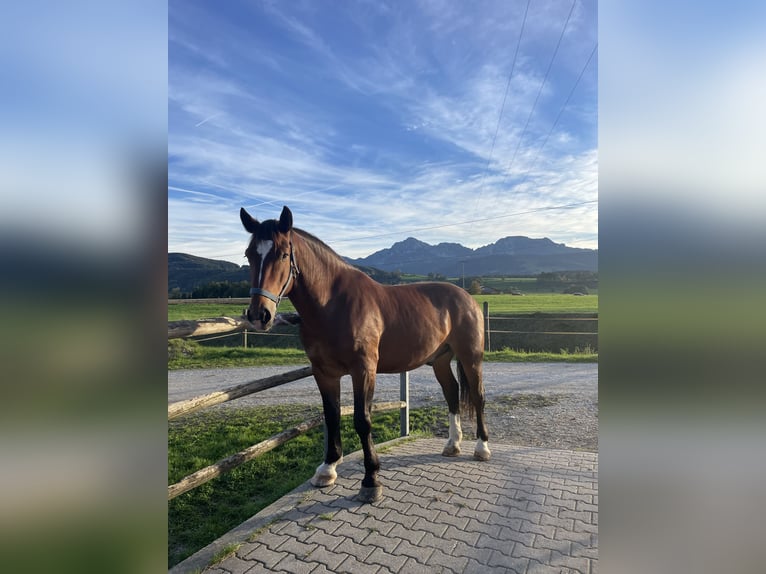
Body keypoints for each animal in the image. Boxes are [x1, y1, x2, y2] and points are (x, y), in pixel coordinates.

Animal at [242, 207, 492, 504]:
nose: (259, 315)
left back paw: (482, 448)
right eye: (249, 255)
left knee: (477, 396)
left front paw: (371, 480)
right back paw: (453, 444)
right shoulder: (323, 373)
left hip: (470, 357)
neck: (333, 304)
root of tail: (466, 296)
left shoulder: (363, 370)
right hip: (441, 360)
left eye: (282, 254)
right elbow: (332, 416)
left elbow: (363, 420)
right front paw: (327, 469)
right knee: (452, 393)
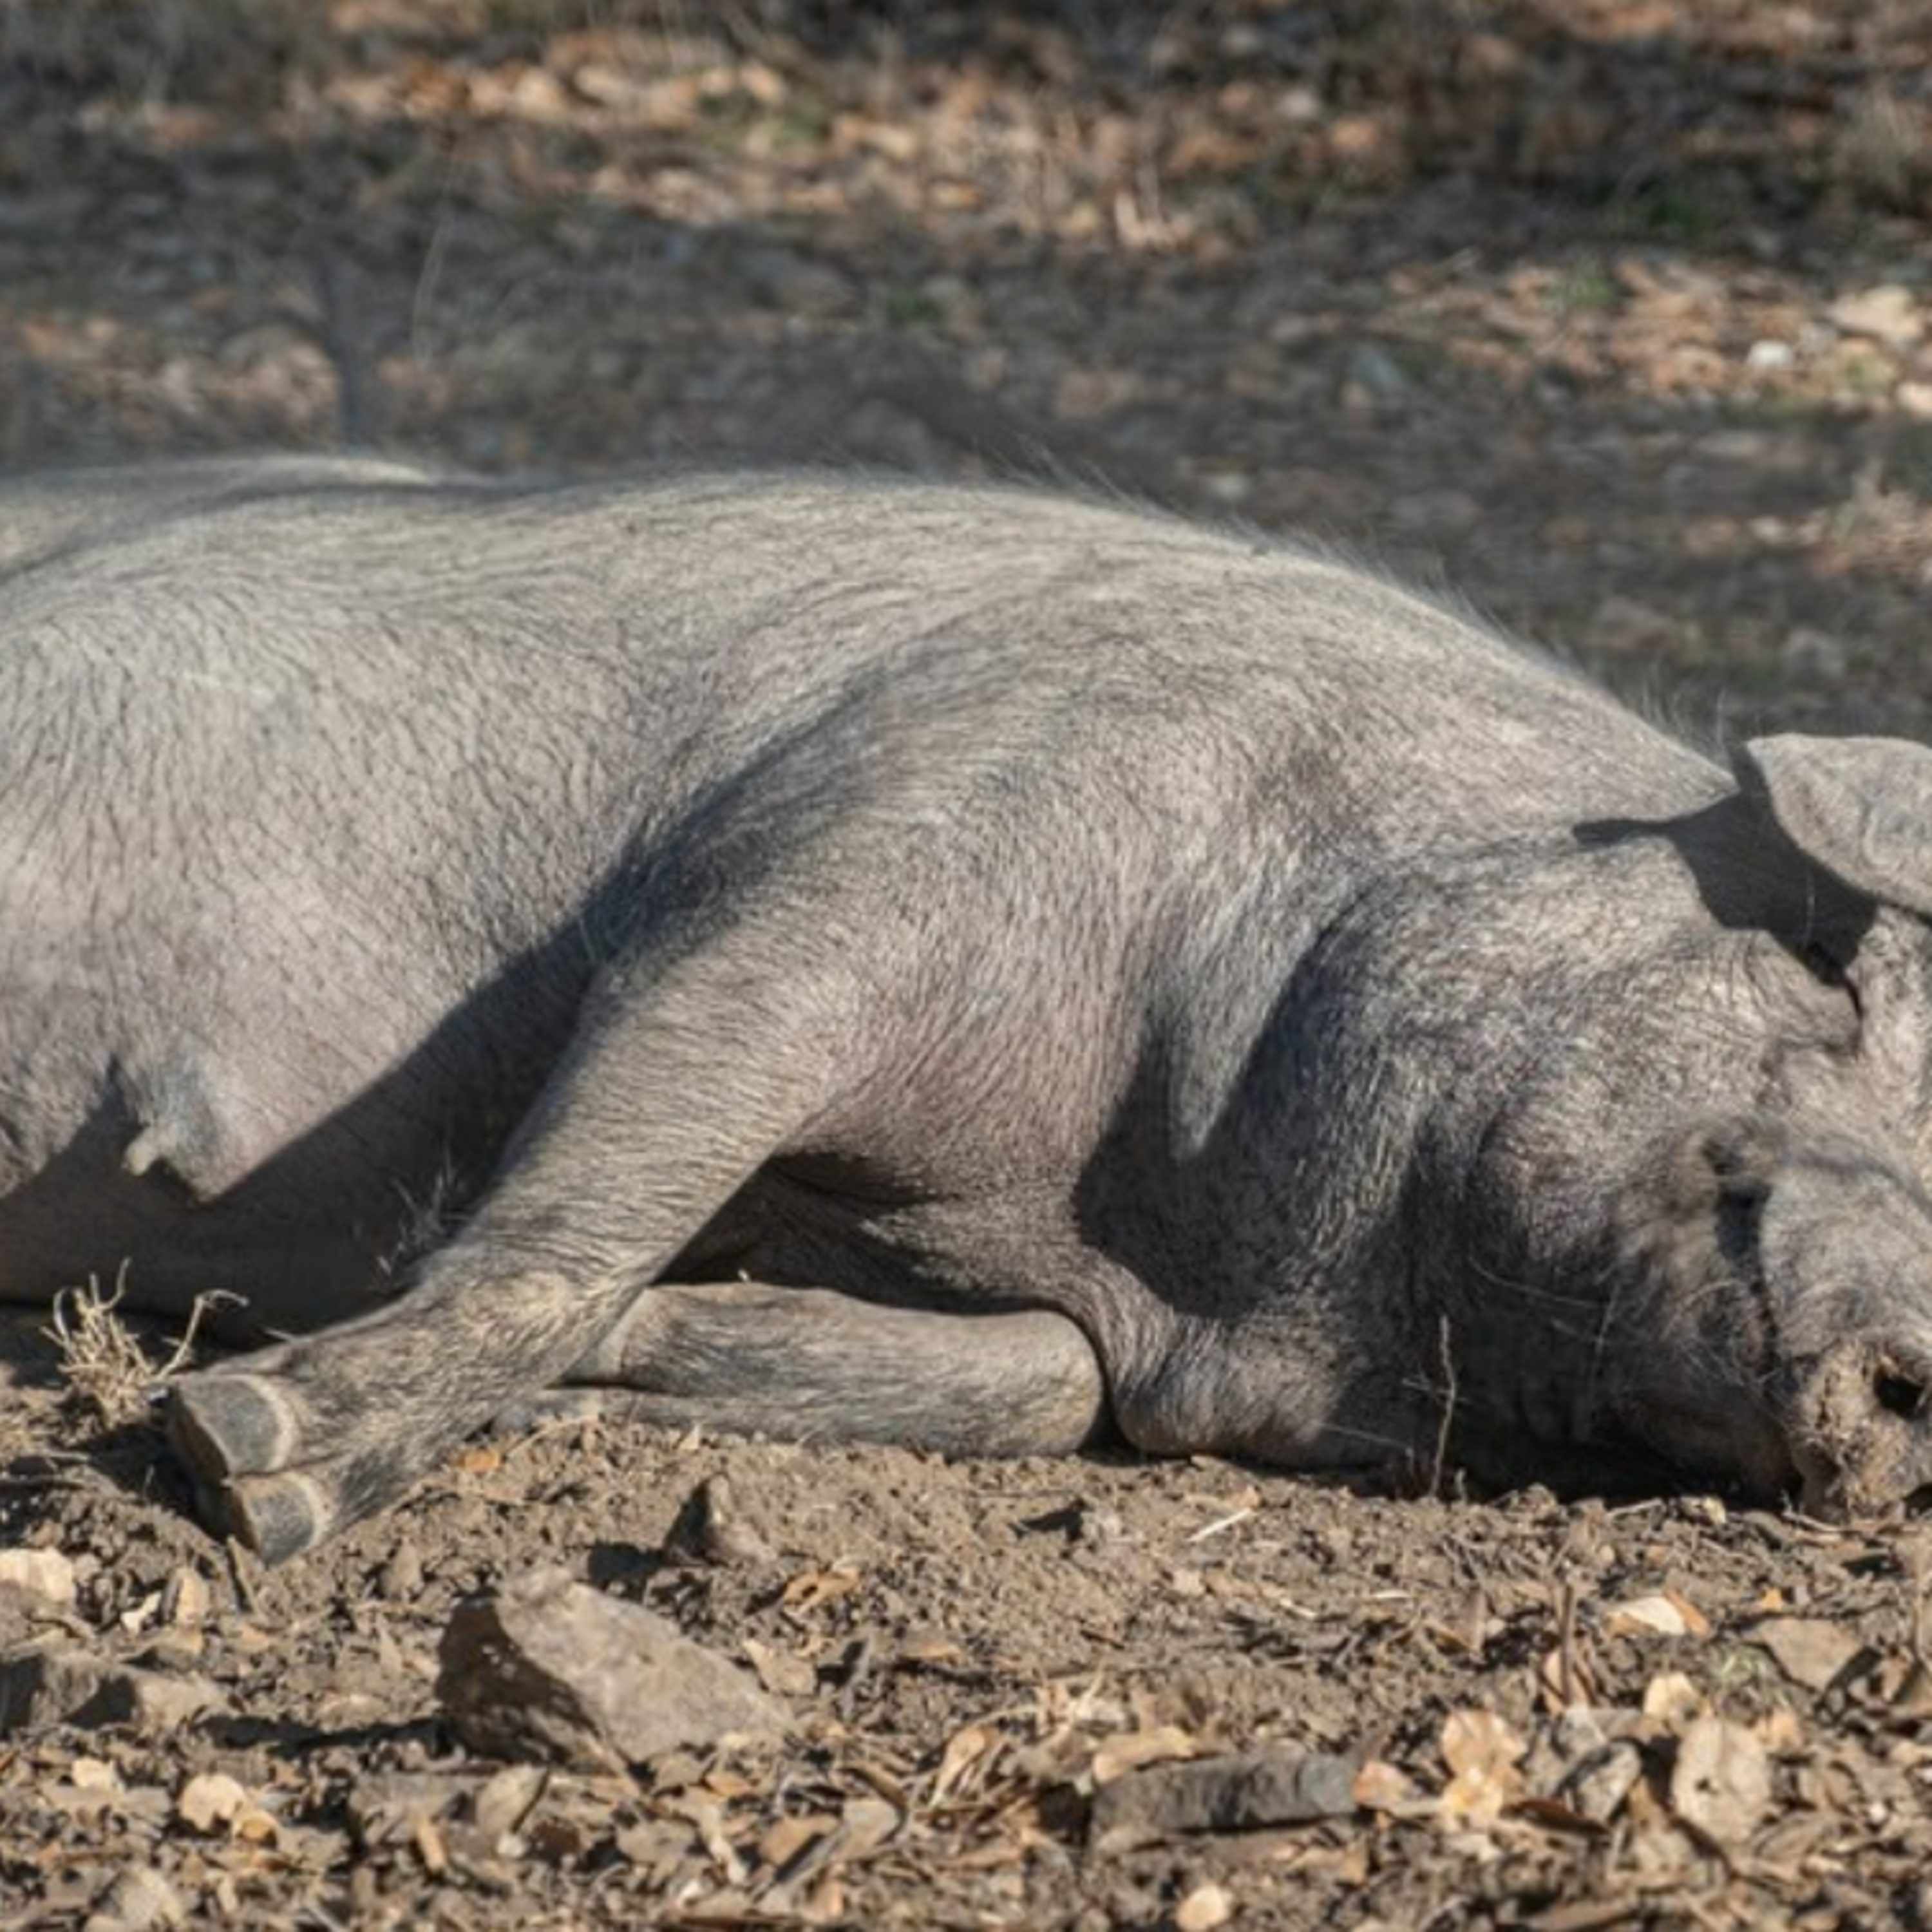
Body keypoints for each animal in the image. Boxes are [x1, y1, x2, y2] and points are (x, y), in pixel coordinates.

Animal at [3, 455, 1930, 1565]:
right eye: (1840, 981)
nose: (1909, 1346)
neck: (1174, 1223)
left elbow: (1042, 1388)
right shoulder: (851, 862)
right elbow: (608, 1169)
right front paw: (241, 1456)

+---+

### WHAT IS REQUIRED
Set down every record once more, word for word, without pictures.

### RESULT OF THIS EXERCISE
Body keypoints for each animal in the image. Boxes are [x1, y1, x2, y2] and points are (x, y), in pixel coordinates.

Animal at [242, 207, 492, 504]:
nose: (259, 315)
left back paw: (482, 448)
right eye: (249, 255)
left knee: (477, 396)
left front paw: (371, 480)
right back paw: (453, 444)
right shoulder: (323, 373)
left hip: (470, 357)
neck: (333, 304)
root of tail: (466, 296)
left shoulder: (363, 370)
right hip: (441, 360)
left eye: (282, 254)
right elbow: (332, 416)
left elbow: (363, 420)
right front paw: (327, 469)
right knee: (452, 393)
Body keypoints for each animal in the image. Boxes are [x1, y1, x2, y2] and points are (x, y), in pixel coordinates.

Animal at [3, 455, 1930, 1565]:
right eye: (1840, 981)
nose: (1909, 1346)
neck: (1174, 1223)
left elbow: (1042, 1388)
right shoulder: (851, 862)
right elbow: (608, 1169)
right front paw: (241, 1456)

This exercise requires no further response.